Grégory's replacement has arrived. It's time to report to the team leader on the last eight hours shift his shift began. During these discussions, technicians regularly put forward ideas on how to optimise their work. These details often save precious time, such as the decision to reduce the casing of 0.5 U servers, following comments from technicians that pointed out an uneasy sliding motion during interventions. Or even the pipework of the liquid cooling system, which now passes in front of the servers, which simplifies detachment from the machine. All optimisations made can be observed by wandering around the various rooms of the datacentres.

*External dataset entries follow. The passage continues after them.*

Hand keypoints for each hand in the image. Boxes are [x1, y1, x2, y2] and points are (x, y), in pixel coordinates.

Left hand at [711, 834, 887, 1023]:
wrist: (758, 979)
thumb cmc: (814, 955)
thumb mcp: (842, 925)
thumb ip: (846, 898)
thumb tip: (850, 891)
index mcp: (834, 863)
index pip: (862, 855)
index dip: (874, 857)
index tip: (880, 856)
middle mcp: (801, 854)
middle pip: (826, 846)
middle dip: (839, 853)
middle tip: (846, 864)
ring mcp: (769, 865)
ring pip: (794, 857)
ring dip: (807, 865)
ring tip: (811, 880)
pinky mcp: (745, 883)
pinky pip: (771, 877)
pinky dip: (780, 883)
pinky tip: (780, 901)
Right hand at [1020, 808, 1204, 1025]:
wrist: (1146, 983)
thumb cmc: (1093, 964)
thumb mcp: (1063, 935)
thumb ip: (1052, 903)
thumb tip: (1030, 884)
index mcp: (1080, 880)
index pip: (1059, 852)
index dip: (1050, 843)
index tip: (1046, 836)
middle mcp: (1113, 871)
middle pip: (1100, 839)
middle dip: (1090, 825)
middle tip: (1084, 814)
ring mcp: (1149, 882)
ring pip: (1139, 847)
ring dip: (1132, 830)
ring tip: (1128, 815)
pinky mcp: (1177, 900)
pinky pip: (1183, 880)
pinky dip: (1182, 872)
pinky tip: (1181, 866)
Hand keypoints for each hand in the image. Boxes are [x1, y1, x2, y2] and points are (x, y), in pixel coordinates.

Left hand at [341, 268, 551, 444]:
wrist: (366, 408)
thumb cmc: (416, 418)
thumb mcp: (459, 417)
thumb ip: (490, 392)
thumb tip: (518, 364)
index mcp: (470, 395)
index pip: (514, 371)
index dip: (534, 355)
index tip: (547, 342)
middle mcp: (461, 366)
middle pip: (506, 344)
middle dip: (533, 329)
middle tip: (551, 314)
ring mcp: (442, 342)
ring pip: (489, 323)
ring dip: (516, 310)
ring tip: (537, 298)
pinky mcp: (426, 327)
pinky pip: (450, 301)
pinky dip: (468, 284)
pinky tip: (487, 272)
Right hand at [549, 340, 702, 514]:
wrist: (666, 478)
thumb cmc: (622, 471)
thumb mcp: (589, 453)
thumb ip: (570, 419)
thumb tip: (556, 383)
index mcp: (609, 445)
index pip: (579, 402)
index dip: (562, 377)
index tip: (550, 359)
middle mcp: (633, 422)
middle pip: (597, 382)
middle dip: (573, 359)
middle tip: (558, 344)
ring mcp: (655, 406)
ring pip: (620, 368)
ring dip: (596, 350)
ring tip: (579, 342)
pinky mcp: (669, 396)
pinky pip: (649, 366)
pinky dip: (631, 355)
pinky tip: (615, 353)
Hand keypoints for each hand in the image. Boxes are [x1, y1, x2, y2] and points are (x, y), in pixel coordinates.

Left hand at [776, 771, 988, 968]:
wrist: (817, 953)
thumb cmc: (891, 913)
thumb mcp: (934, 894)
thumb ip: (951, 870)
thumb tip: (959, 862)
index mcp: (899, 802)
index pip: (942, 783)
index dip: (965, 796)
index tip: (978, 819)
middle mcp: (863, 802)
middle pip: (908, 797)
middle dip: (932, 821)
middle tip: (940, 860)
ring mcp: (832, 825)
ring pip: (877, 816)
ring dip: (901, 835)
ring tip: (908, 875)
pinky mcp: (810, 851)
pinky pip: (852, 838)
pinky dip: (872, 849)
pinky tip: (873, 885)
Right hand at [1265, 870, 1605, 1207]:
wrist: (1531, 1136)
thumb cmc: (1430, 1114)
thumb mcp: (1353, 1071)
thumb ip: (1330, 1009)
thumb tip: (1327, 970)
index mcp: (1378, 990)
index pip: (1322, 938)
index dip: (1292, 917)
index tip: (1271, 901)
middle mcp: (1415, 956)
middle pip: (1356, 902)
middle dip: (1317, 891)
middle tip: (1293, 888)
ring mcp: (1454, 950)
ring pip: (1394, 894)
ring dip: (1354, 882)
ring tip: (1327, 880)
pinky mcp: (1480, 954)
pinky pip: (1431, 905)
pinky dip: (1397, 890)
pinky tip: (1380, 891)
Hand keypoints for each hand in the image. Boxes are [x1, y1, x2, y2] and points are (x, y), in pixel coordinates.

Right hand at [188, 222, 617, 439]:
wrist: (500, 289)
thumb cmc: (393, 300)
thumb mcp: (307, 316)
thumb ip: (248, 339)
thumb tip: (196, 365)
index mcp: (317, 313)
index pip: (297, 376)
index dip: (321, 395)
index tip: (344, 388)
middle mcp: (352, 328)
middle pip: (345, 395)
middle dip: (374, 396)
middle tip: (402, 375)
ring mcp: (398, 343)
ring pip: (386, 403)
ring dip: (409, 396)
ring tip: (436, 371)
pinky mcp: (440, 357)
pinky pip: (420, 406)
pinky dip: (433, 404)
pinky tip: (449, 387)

This serves as a reminder that R&D is practised on a daily basis in OVH datacentres.
Grégory's working day is over but his colleagues on the afternoon shift have another busy day ahead of them. On average, 750 interventions are carried out every day on the 150,000 servers hosted in the 5 OVH datacentres in Roubaix, within just half an hour of the alert being triggered. This performance far outstrips OVH's contractual obligations and is only made possible by an army of devoted technicians that ceaselessly keep watch over the net.
(1)MARCEL is the French acronym for "Monitoring Audio des Réseaux Composants Équipements et Locaux" (Audio Monitoring of Networks, Components, Devices and Premises).